I’ve had an issue with Catholic teachings on procreation. I know the dogma,but I would love to hear how you deal with it.
It’s doctrine, not dogma. Dogma is official infallible definitions. It’s a doctrine. In this case, it is the Church being very specific about how the principles of Catholic Moral teachings apply to something very specific. The principles matter more than the conclusion. Anyone using the conclusion as if it were a moral principle will fall into moral problems when they try to reason through moral situations that the Church doesn’t directly address.
In this case, the primary root of this teaching rests on Natural Law Theory. I have yet to read a formulation over how the natural law reaches it’s conclusion that makes sense to me and I feel this often leaves me at a level of an obedience to the specific teaching while struggling to figure out moral situations the Church doesn’t speak on. I believe in natural law theory. I just need to study it more.
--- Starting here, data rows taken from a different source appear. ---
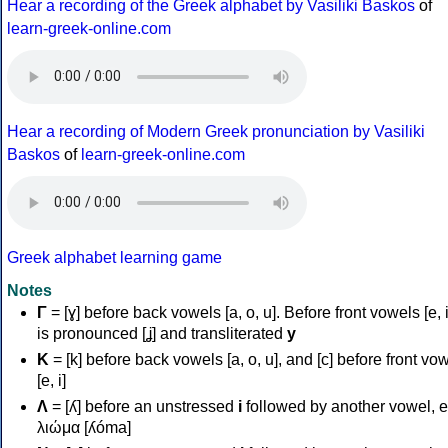
Hear a recording of the Greek alphabet by Vasiliki Baskos
of
learn-greek-online.com
Hear a recording of Modern Greek pronunciation by Vasiliki
Baskos
of
learn-greek-online.com
Greek alphabet learning game
Notes
Γ
= [ɣ] before back vowels [a, o, u]. Before front vowels [e, i]
is pronounced [ʝ] and transliterated
y
Κ
= [k] before back vowels [a, o, u], and [c] before front vo
[e, i]
Λ
= [ʎ] before an unstressed
i
followed by another vowel, e
λιώμα [ʎóma]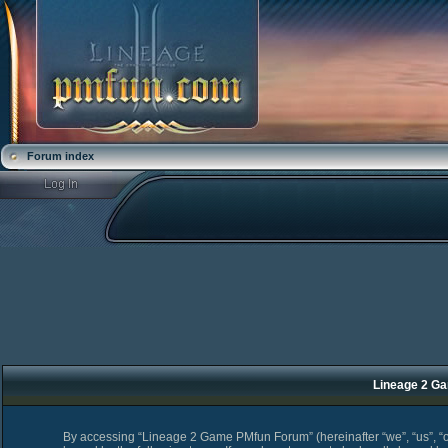
Forum index
Lineage 2 Ga
By accessing “Lineage 2 Game PMfun Forum” (hereinafter “we”, “us”, “o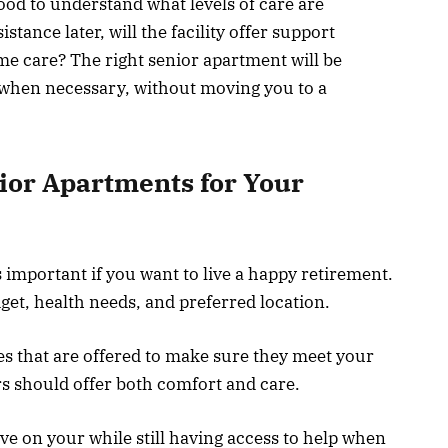
ood to understand what levels of care are
istance later, will the facility offer support
me care? The right senior apartment will be
p when necessary, without moving you to a
nior Apartments for Your
 important if you want to live a happy retirement.
get, health needs, and preferred location.
s that are offered to make sure they meet your
s should offer both comfort and care.
e on your while still having access to help when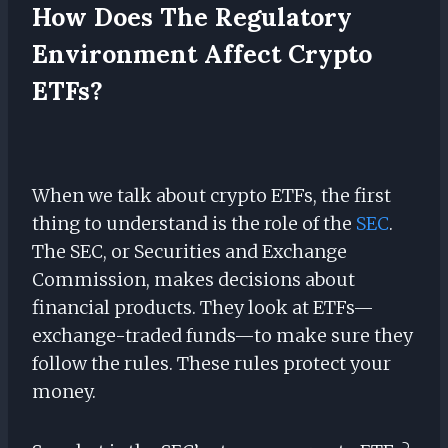
How Does The Regulatory
Environment Affect Crypto
ETFs?
When we talk about crypto ETFs, the first
thing to understand is the role of the
SEC
.
The SEC, or Securities and Exchange
Commission, makes decisions about
financial products. They look at ETFs—
exchange-traded funds—to make sure they
follow the rules. These rules protect your
money.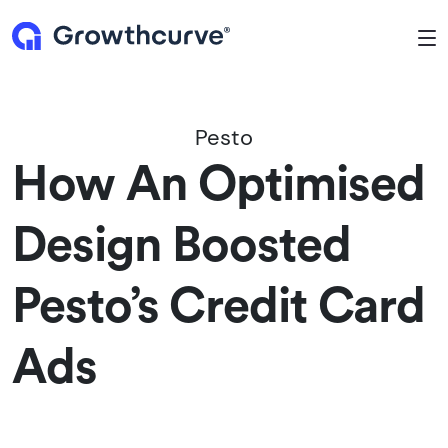
To
Pesto
How An Optimised
Design Boosted
Pesto’s Credit Card
Ads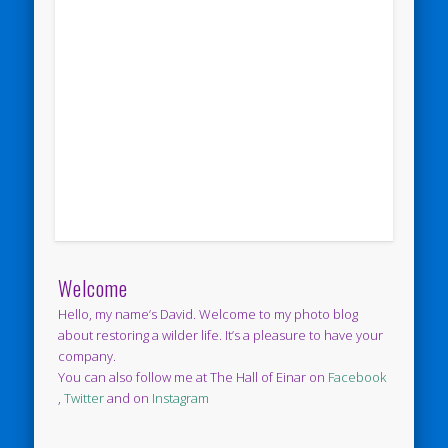
Welcome
Hello, my name’s David. Welcome to my photo blog
about restoring a wilder life. It’s a pleasure to have your
company.
You can also follow me at The Hall of Einar on
Facebook
,
Twitter
and on
Instagram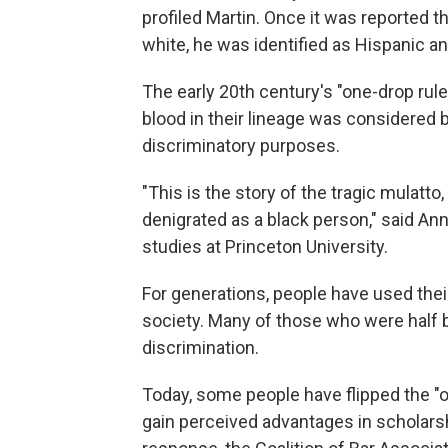
profiled Martin. Once it was reported 
white, he was identified as Hispanic an
The early 20th century's "one-drop rule
blood in their lineage was considered b
discriminatory purposes.
"This is the story of the tragic mulatto
denigrated as a black person," said An
studies at Princeton University.
For generations, people have used the
society. Many of those who were half bl
discrimination.
Today, some people have flipped the "on
gain perceived advantages in scholarsh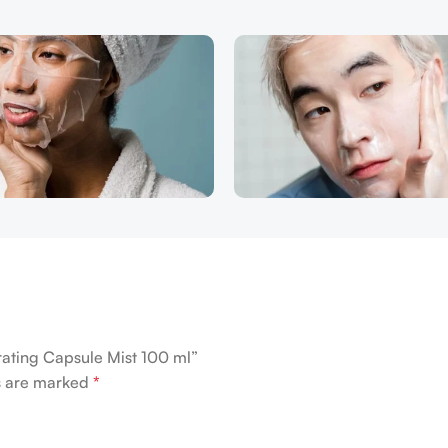
rating Capsule Mist 100 ml”
ds are marked
*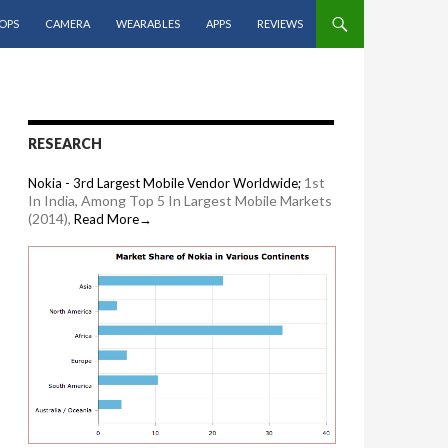
OPS
CAMERA
WEARABLES
APPS
REVIEWS
RESEARCH
1st
Nokia - 3rd Largest Mobile Vendor Worldwide;
In India, Among Top 5 In Largest Mobile Markets
(2014),
Read More→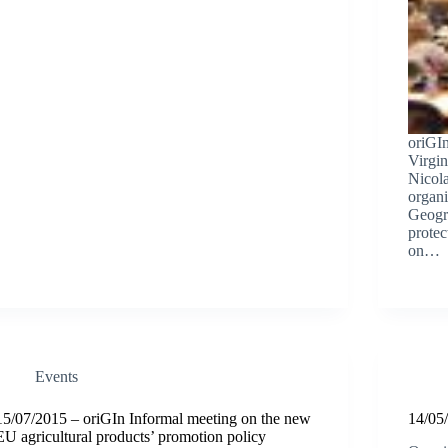
oriGI
Virgin
Nicol
organi
Geogra
prote
on…
Events
15/07/2015 – oriGIn Informal meeting on the new
14/05/
EU agricultural products’ promotion policy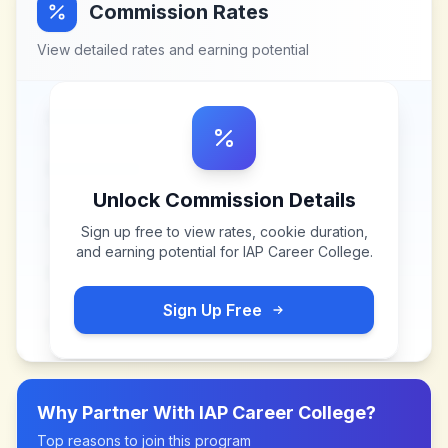
Commission Rates
View detailed rates and earning potential
Unlock Commission Details
Sign up free to view rates, cookie duration,
and earning potential for
IAP Career College
.
Sign Up Free
Why Partner With
IAP Career College
?
Top reasons to join this program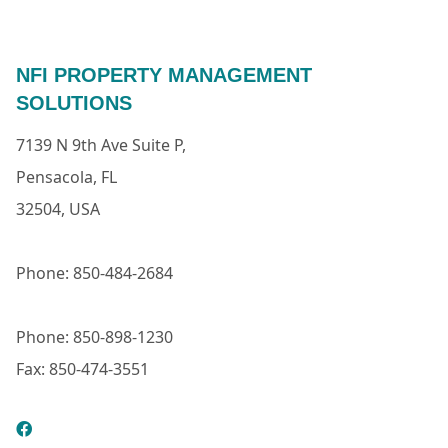
NFI PROPERTY MANAGEMENT
SOLUTIONS
7139 N 9th Ave Suite P,
Pensacola, FL
32504, USA
Phone: 850-484-2684
Phone: 850-898-1230
Fax: 850-474-3551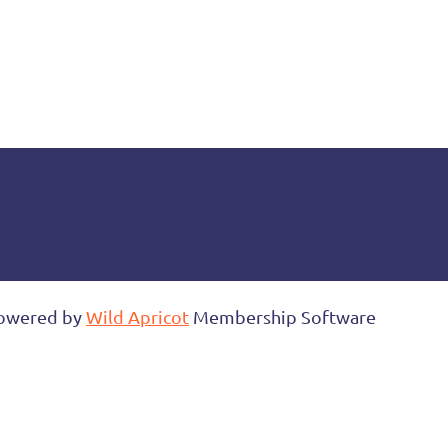
owered by
Wild Apricot
Membership Software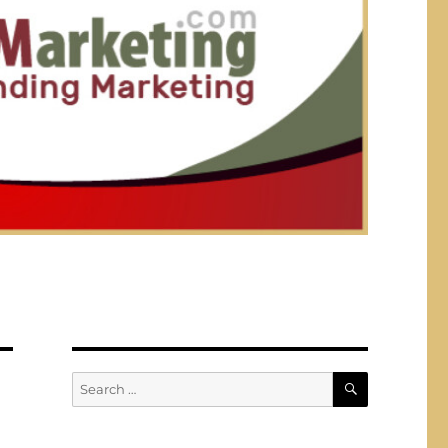
SEARCH
Search
for: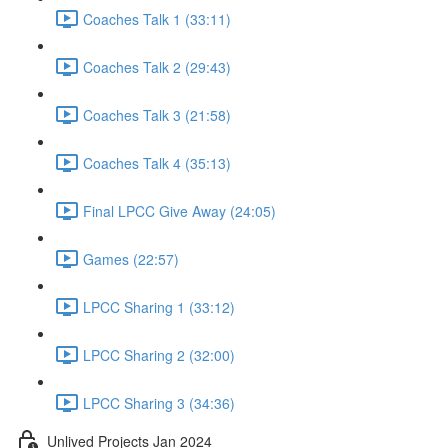
Coaches Talk 1 (33:11)
Coaches Talk 2 (29:43)
Coaches Talk 3 (21:58)
Coaches Talk 4 (35:13)
Final LPCC Give Away (24:05)
Games (22:57)
LPCC Sharing 1 (33:12)
LPCC Sharing 2 (32:00)
LPCC Sharing 3 (34:36)
Unlived Projects Jan 2024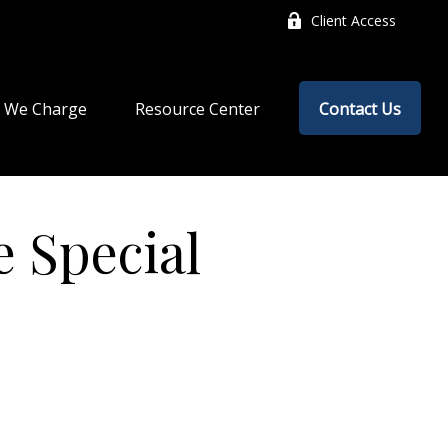
Client Access
 We Charge
Resource Center
Contact Us
 Special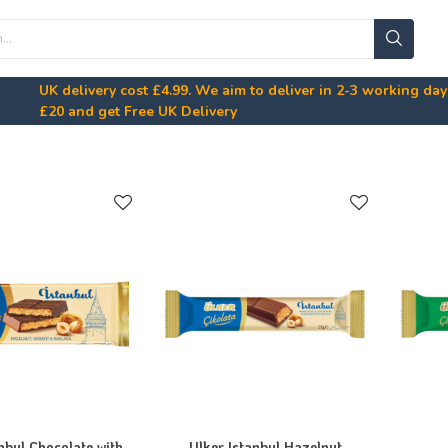
UK delivery cost
£4.99
. We aim to deliver in 2-3 working da
£20
and get Free UK Delivery
nbul Chocolate with
Ulker Istanbul Hazelnut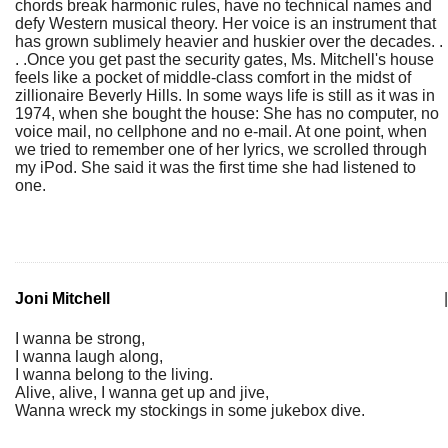
chords break harmonic rules, have no technical names and
defy Western musical theory. Her voice is an instrument that
has grown sublimely heavier and huskier over the decades. .
. .Once you get past the security gates, Ms. Mitchell's house
feels like a pocket of middle-class comfort in the midst of
zillionaire Beverly Hills. In some ways life is still as it was in
1974, when she bought the house: She has no computer, no
voice mail, no cellphone and no e-mail. At one point, when
we tried to remember one of her lyrics, we scrolled through
my iPod. She said it was the first time she had listened to
one.
Joni Mitchell
|
I wanna be strong,
I wanna laugh along,
I wanna belong to the living.
Alive, alive, I wanna get up and jive,
Wanna wreck my stockings in some jukebox dive.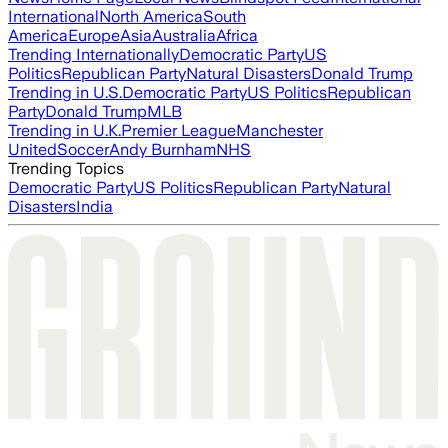
International
North America
South
America
Europe
Asia
Australia
Africa
Trending Internationally
Democratic Party
US
Politics
Republican Party
Natural Disasters
Donald Trump
Trending in U.S.
Democratic Party
US Politics
Republican
Party
Donald Trump
MLB
Trending in U.K.
Premier League
Manchester
United
Soccer
Andy Burnham
NHS
Trending Topics
Democratic Party
US Politics
Republican Party
Natural
Disasters
India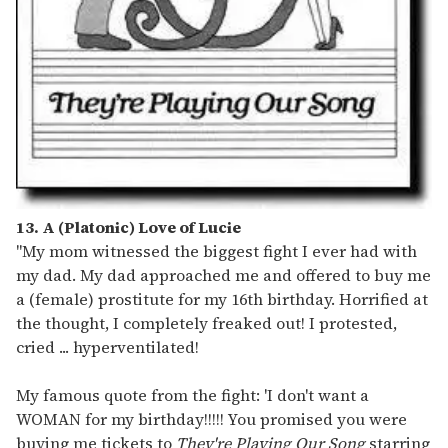
13. A (Platonic) Love of Lucie
"My mom witnessed the biggest fight I ever had with
my dad. My dad approached me and offered to buy me
a (female) prostitute for my 16th birthday. Horrified at
the thought, I completely freaked out! I protested,
cried ... hyperventilated!
My famous quote from the fight: 'I don't want a
WOMAN for my birthday!!!!! You promised you were
buying me tickets to
They're Playing Our Song
starring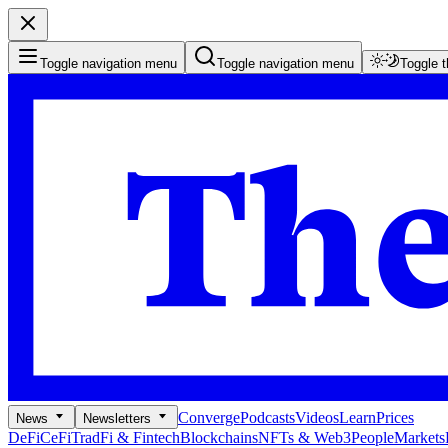
Toggle navigation menu
Toggle navigation menu
Toggle 
Converge
Podcasts
Videos
Learn
Prices
News
Newsletters
DeFi
CeFi
TradFi & Fintech
Blockchains
NFTs & Web3
People
Markets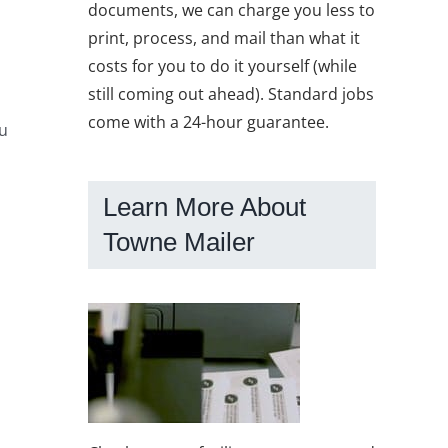
documents, we can charge you less to
print, process, and mail than what it
costs for you to do it yourself (while
still coming out ahead). Standard jobs
come with a 24-hour guarantee.
ou
Learn More About
Towne Mailer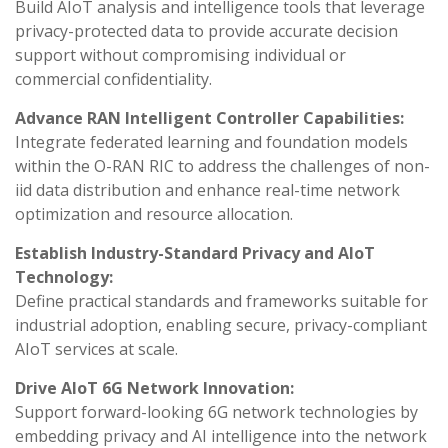
Build AIoT analysis and intelligence tools that leverage
privacy-protected data to provide accurate decision
support without compromising individual or
commercial confidentiality.
Advance RAN Intelligent Controller Capabilities:
Integrate federated learning and foundation models
within the O-RAN RIC to address the challenges of non-
iid data distribution and enhance real-time network
optimization and resource allocation.
Establish Industry-Standard Privacy and AIoT
Technology:
Define practical standards and frameworks suitable for
industrial adoption, enabling secure, privacy-compliant
AIoT services at scale.
Drive AIoT 6G Network Innovation:
Support forward-looking 6G network technologies by
embedding privacy and AI intelligence into the network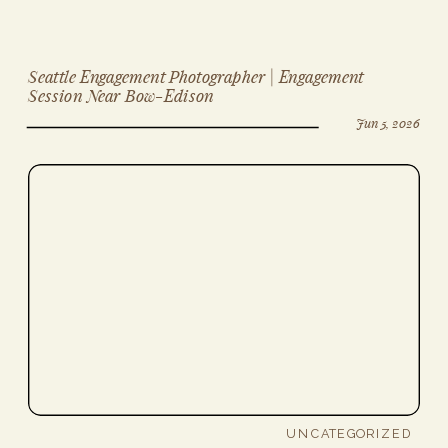
Seattle Engagement Photographer | Engagement
Session Near Bow-Edison
Jun 5, 2026
UNCATEGORIZED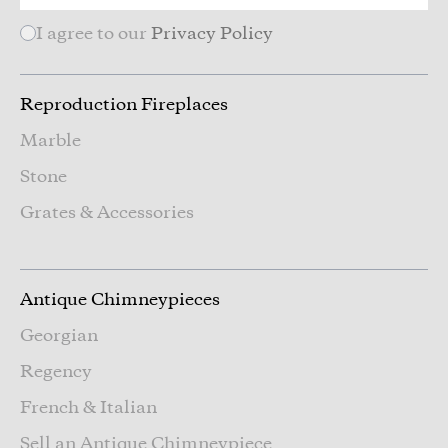
I agree to our
Privacy Policy
Reproduction Fireplaces
Marble
Stone
Grates & Accessories
Antique Chimneypieces
Georgian
Regency
French & Italian
Sell an Antique Chimneypiece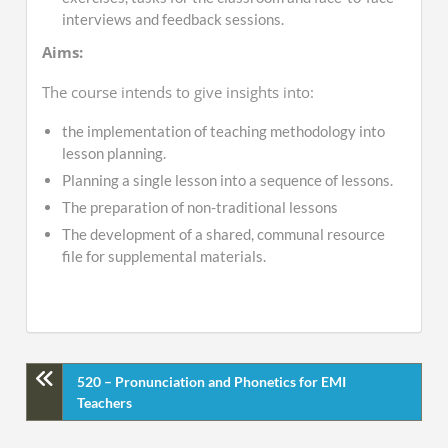
interviews and feedback sessions.
Aims:
The course intends to give insights into:
the implementation of teaching methodology into
lesson planning.
Planning a single lesson into a sequence of lessons.
The preparation of non-traditional lessons
The development of a shared, communal resource
file for supplemental materials.
520 – Pronunciation and Phonetics for EMI
Teachers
JP II’s Theology of the Body has been very influential, and I love it but I find most people who do follow the teaching do so out of obedience more than conviction. Most of us are still seeking understanding and trying to form our consciences rightly around it.
However I see the prohibition or contraceptives and the sin of abortions, in anything less than extraordinary conditions as one exacerbating the other. I’d rather see an conception not happen than a child aborted.
I don’t think the Catholics who embrace the teaching regarding contraceptives are more likely to abort. In fact, I’d say they’re far less likely. That said, in regard to public policy, contraceptive overall does decrease the rate of abortion though it doesn’t touch about the ratio. Whereas most GOP policies tend to result in a higher abortion rate while the ratio remains the same as well.
I do think anyone who thinks restricting access to contraceptives will undo the harms of the sexual revolution. The dam already broke and taking away people’s boats isn’t going to do anything. But this isn’t a disagreement on doctrine. It’s a disagreement on HOW to promote morality, much like how people can have differing ideas over how to combat prostitution. There are actually Catholic countries where prostitution is legal and the Church encourages it to be so because what’s actually illegal is the hiring of a prostitute. As such, you imprison the person hiring the prostitute, not the prostitute and destroy the market. But that seems backward to some people. Again, we’re free to disagree there and still be faithful Catholics.
men did not have to wear white at their wedding to display their virtue.
The white wedding gown tradition orginates from the 19th century. Queen Victoria wore white simply because she liked white. It’s hard to say how it became a symbol of virginity, though our priest talked about it as us wearing our baptismal garmets. You can attach whatever meaning you want to it. It’s not a part of the actual wedding liturgy.
Also I see some social justice issues with the prohibition of condoms.
What’s funny, is that the USCCB was actually having a discussion on this and taking the situation seriously in the 80’s. Then Cardinal Ratzinger made a statement that scared the bishops away from discussing it. Then, as Pope, he made an analogy about a gay prostitute with HIV and how he’s taking a better step in putting on a condom than having sex without one, but it’s still less than perfect. The point was we’re called to holiness, but people freaked out by his statement.
In this case, I’d say the big issue is that the Church (as in the faithful members) have been so concerned about being clear that contraceptives are immoral, that they’re afraid of addressing the use of a condom because they know if they go into depth and are exact about Church teaching, the media will generalize some random statement and it’ll lead likely to Catholics deciding contraceptives are being okayed now for some reason.
It’s a bit of group think going on, and I think any clarification about more ambigious and complicated areas of Catholic morality is going to rest upon a well articulated explanation of Natural Law theory so that we’re actually reasoning from it rather than using our starting premise as “Condoms are immoral.”